##### Page #####

The Peace Tower on Parliament Hill is reflected in the windows of the Bank of Canada. Adrian Wyld/The Canadian Press
The Peace Tower on Parliament Hill is reflected in the windows of the Bank of Canada. Adrian Wyld/The Canadian Press

Two weeks ago, I looked at the Treasury Board of Canada Secretariat’s access to information statistics for 2022-23. That post was getting way too long, so I decided to split it into two, which allows me to go deep on one of the things that most stood out to me: A recent, huge increase in piggyback requests – or, as the feds officially call them, “informal” requests.

Piggybacks are re-requests of records previously released under access to information. In theory, these should be easily releasable: The documents have already been vetted and approved, after all. Unlike access requests, which are governed at the federal level by the Access to Information Act, piggybacks have no statutory deadlines, and requesters don’t have the right to file appeals over delays.

The result? Well, take a look:

A full 7 per cent of completed piggybacks, 1,800 files in all, took longer than a year to process. Again, this is for files that have already been vetted and released to someone else.

The volume of piggyback requests has skyrocketed in 2022-23 for reasons that are somewhat unclear to me. It’s jumped from roughly 16,000 in fiscal 2022 to almost 26,000, a 59-per-cent increase. Perhaps people are just generally re-requesting old records more frequently (hopefully by using our piggyback tool, though any impact from that won’t show up until this December’s statistical report). Or perhaps these new piggyback requests are coming from a small handful of sources. Time will tell.

Also of note: I wrote a story back in November, 2022, that asked why the federal government didn’t simply publish completed access request packages online. The documents I obtained suggested officials were worried about violating the Official Languages Act, since access requests often contain records in a single language. The Treasury Board even went so far as to estimate how much it would cost to translate every release package into both official languages. Their guess? Around $2-billion. (This notwithstanding the opinion of a former Official Languages Commissioner and a professor specializing in language rights, both of whom told me the government should be able to find a solution cheaper than the current valuation for the Detroit Tigers, a Major League Baseball team).

The published dataset for 2022-23 helpfully includes a breakdown of translation requests for access requests, which we can use as a proxy for the level of interest in translated piggyback requests. Can you guess how many translation requests were made? Drumroll, please…

If you guessed one (1), consider buying a lottery ticket today. The Windsor-Detroit Bridge Authority received the lone translation request for the entire federal government last fiscal year, from English to French. (A doff of the hat to Matt Malone at Thompson Rivers University for putting me onto this.)

#####

**Written request 1:** In the article on piggyback requests, reproduce the part from "Piggybacks are re-requests" to "appeals over delays.", changing "statutory deadlines" to "legal time limits".

##### Exercise inputs #####

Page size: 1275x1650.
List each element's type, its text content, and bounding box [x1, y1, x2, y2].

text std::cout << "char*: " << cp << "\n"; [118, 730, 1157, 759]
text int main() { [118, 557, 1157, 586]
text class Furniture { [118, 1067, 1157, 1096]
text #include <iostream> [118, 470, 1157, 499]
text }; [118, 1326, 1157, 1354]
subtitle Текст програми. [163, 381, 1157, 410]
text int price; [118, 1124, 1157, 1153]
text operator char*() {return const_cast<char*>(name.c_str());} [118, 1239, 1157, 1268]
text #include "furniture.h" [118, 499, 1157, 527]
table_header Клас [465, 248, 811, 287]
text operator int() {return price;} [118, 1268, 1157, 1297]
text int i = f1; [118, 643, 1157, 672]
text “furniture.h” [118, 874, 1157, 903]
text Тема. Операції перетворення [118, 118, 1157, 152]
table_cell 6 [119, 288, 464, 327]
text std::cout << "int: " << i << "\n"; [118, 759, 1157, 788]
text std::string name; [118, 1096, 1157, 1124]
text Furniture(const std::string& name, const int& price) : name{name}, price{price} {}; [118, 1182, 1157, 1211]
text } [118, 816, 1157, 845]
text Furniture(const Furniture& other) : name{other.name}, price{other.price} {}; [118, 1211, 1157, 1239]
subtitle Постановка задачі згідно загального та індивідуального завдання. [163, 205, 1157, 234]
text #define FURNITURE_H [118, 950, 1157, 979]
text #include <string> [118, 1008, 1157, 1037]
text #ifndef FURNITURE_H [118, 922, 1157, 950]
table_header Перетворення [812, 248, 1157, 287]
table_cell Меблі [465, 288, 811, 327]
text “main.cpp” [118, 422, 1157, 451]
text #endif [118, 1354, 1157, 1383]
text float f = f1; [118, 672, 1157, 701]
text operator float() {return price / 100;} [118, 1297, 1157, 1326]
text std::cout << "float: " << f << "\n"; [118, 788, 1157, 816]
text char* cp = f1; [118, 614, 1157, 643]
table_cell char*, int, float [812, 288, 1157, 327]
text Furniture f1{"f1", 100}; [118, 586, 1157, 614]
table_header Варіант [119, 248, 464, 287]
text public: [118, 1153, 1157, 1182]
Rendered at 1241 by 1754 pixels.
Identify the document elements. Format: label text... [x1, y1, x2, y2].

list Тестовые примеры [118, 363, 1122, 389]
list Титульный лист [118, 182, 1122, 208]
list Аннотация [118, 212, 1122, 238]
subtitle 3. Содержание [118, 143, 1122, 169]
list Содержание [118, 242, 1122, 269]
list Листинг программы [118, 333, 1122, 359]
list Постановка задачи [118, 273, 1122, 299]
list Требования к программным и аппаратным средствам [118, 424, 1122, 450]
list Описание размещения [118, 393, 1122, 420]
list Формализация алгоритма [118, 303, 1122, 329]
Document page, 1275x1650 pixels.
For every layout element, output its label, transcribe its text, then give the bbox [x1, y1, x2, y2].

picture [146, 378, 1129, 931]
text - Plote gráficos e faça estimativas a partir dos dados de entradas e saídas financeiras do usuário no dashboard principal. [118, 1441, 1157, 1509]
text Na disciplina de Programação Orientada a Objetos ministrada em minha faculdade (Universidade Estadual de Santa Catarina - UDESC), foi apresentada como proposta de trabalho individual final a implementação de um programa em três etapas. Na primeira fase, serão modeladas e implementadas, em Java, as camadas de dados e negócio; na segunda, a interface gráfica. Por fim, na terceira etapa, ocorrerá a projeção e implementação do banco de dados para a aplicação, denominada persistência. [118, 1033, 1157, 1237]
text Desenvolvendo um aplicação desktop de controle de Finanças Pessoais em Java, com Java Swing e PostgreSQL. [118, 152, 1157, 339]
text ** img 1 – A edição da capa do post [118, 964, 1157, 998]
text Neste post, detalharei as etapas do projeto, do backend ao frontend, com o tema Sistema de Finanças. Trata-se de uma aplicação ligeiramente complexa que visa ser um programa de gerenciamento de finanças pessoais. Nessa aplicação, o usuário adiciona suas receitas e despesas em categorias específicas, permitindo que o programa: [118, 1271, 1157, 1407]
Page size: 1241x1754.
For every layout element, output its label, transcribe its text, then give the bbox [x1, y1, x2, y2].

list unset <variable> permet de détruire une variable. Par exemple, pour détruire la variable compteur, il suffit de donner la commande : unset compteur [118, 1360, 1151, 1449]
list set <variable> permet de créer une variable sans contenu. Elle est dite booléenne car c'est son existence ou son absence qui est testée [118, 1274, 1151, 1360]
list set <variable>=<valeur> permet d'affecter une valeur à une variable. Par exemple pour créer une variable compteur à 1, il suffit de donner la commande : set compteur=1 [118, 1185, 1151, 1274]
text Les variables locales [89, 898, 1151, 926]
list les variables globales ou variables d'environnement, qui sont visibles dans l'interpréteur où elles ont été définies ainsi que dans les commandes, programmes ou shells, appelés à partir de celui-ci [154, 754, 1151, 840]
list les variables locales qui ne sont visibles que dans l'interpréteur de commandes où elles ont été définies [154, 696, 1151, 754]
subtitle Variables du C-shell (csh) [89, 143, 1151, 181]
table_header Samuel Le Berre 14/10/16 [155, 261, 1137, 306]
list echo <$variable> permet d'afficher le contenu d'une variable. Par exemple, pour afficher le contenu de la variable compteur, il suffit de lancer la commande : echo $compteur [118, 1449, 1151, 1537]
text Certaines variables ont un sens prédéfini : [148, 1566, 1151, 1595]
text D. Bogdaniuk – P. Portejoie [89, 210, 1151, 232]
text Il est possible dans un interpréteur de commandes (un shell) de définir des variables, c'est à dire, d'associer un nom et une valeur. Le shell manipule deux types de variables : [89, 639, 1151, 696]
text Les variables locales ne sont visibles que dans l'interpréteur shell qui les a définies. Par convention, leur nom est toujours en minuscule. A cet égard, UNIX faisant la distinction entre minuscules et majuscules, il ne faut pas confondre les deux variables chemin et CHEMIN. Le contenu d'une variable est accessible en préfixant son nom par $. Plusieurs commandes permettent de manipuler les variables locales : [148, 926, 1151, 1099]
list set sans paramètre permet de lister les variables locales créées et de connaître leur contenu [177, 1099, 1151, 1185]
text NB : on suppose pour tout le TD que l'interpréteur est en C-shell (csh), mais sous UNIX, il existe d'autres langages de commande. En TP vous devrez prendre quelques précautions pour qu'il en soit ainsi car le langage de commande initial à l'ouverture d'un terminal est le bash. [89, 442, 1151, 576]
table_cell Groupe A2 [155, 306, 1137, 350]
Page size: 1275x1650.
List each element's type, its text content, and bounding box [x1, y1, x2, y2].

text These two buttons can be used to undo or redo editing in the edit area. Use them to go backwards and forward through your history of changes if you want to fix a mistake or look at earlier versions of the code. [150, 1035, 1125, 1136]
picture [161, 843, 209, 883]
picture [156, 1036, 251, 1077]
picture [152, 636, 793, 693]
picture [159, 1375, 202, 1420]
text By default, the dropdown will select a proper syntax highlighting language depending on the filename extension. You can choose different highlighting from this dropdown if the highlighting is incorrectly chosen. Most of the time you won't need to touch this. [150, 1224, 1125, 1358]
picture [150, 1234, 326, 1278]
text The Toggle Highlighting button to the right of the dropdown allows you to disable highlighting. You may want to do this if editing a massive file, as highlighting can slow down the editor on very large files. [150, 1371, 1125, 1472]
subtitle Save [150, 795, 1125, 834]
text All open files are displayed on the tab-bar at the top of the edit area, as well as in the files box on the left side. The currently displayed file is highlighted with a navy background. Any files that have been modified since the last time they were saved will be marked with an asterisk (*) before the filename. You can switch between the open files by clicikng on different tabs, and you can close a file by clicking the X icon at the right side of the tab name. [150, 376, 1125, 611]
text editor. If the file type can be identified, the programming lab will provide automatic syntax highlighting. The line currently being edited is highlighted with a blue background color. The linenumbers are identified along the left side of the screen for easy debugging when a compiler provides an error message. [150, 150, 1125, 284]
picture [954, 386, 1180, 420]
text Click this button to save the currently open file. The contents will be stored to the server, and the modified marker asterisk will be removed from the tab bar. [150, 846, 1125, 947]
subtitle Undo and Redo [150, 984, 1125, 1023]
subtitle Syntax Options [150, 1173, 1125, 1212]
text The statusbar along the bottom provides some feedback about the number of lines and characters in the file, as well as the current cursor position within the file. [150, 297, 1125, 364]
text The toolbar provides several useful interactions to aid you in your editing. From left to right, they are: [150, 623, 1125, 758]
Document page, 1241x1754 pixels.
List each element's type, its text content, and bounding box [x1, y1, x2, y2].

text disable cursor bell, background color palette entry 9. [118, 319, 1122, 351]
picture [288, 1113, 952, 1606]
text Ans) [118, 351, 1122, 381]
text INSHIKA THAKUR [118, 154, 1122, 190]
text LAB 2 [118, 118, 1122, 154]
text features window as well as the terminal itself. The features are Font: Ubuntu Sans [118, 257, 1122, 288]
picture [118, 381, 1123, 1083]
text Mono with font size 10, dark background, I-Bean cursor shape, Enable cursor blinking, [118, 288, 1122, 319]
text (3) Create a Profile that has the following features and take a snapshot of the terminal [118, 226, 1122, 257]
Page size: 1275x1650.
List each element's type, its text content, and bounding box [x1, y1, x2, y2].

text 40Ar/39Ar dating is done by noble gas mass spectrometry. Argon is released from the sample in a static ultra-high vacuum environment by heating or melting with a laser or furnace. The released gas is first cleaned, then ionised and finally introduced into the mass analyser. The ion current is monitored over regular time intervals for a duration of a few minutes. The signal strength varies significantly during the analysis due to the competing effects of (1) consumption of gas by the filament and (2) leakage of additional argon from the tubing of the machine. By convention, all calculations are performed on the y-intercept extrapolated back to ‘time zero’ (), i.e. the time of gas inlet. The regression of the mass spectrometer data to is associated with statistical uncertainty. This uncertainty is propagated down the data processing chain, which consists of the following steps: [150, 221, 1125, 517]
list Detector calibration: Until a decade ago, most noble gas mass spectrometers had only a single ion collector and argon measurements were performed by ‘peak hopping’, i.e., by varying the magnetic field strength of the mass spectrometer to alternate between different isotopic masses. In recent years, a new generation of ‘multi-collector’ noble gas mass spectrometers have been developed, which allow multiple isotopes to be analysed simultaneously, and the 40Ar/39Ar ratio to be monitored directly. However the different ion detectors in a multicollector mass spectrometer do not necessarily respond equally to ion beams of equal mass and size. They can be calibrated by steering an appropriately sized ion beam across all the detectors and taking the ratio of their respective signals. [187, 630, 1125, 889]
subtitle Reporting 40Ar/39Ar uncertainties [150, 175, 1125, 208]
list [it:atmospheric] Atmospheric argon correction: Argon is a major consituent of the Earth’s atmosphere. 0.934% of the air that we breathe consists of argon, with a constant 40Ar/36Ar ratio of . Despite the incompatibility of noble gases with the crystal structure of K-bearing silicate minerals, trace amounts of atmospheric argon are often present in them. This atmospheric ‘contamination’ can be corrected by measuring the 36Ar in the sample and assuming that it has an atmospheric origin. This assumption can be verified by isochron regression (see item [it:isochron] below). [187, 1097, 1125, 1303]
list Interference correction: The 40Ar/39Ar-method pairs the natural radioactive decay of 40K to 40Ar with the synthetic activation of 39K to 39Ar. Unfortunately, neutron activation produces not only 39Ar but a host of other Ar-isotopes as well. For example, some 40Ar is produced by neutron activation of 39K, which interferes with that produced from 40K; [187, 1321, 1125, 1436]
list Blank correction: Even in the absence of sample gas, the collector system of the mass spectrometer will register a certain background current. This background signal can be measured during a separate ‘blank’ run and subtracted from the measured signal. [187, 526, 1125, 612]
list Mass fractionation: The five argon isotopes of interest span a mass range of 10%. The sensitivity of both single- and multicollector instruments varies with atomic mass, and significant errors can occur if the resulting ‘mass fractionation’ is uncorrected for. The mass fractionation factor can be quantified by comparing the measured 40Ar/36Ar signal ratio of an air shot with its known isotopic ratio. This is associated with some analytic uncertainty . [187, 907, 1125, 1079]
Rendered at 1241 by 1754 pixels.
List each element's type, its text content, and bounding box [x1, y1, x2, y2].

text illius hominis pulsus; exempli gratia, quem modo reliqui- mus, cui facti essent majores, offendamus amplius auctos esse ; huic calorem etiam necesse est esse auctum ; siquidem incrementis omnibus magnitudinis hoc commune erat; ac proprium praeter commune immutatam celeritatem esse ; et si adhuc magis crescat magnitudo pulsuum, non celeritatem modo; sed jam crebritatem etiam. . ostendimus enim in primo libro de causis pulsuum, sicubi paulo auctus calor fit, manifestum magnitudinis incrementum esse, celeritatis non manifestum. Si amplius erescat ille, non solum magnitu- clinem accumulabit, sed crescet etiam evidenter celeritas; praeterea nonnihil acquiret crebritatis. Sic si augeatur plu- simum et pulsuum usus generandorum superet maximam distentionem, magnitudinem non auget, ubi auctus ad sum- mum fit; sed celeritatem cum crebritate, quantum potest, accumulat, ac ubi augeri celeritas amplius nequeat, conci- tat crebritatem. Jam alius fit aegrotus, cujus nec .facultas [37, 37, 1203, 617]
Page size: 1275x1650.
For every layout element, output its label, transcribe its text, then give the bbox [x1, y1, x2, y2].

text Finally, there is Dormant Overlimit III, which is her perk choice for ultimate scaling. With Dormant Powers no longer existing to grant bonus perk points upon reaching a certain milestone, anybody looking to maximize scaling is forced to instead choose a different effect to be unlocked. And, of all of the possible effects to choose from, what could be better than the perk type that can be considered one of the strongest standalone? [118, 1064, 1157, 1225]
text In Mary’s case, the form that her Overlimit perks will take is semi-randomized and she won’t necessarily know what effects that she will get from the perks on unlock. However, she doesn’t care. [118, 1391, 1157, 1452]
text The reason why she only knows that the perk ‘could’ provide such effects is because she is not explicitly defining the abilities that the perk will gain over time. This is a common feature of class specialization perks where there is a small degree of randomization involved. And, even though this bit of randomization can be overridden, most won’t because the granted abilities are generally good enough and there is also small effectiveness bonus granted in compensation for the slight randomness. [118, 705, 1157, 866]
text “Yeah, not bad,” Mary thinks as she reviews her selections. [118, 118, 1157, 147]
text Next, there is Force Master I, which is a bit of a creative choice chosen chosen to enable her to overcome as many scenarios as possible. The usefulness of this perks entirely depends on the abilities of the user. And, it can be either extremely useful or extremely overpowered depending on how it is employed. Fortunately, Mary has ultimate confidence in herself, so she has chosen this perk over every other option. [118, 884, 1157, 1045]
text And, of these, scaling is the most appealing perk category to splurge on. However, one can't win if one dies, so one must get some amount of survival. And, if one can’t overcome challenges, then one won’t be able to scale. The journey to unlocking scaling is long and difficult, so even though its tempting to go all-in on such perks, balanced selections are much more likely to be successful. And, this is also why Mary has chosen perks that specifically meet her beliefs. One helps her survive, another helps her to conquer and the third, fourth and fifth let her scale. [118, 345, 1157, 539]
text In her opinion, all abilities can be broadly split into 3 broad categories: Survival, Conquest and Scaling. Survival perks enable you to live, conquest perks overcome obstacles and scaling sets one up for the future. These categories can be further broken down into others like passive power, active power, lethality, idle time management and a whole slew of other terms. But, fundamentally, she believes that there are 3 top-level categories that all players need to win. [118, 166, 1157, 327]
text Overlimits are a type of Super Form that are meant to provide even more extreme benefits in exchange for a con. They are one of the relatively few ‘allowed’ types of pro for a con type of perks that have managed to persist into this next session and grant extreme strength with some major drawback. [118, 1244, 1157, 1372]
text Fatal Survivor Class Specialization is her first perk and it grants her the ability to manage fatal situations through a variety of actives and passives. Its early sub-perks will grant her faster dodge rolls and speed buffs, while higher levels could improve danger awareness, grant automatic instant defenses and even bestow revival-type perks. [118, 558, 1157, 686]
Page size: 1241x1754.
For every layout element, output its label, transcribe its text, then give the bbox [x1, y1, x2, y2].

#####

**Written request 2:** Write out the records from the line with "list unset <variable>" to the line with "text Les variables locales [89, 898, 1151, 926]", unchanged.

**Complete answer 1:**
Piggybacks are re-requests of records previously released under access to information. In theory, these should be easily releasable: The documents have already been vetted and approved, after all. Unlike access requests, which are governed at the federal level by the Access to Information Act, piggybacks have no legal time limits, and requesters don’t have the right to file appeals over delays.

**Complete answer 2:**
list unset <variable> permet de détruire une variable. Par exemple, pour détruire la variable compteur, il suffit de donner la commande : unset compteur [118, 1360, 1151, 1449]
list set <variable> permet de créer une variable sans contenu. Elle est dite booléenne car c'est son existence ou son absence qui est testée [118, 1274, 1151, 1360]
list set <variable>=<valeur> permet d'affecter une valeur à une variable. Par exemple pour créer une variable compteur à 1, il suffit de donner la commande : set compteur=1 [118, 1185, 1151, 1274]
text Les variables locales [89, 898, 1151, 926]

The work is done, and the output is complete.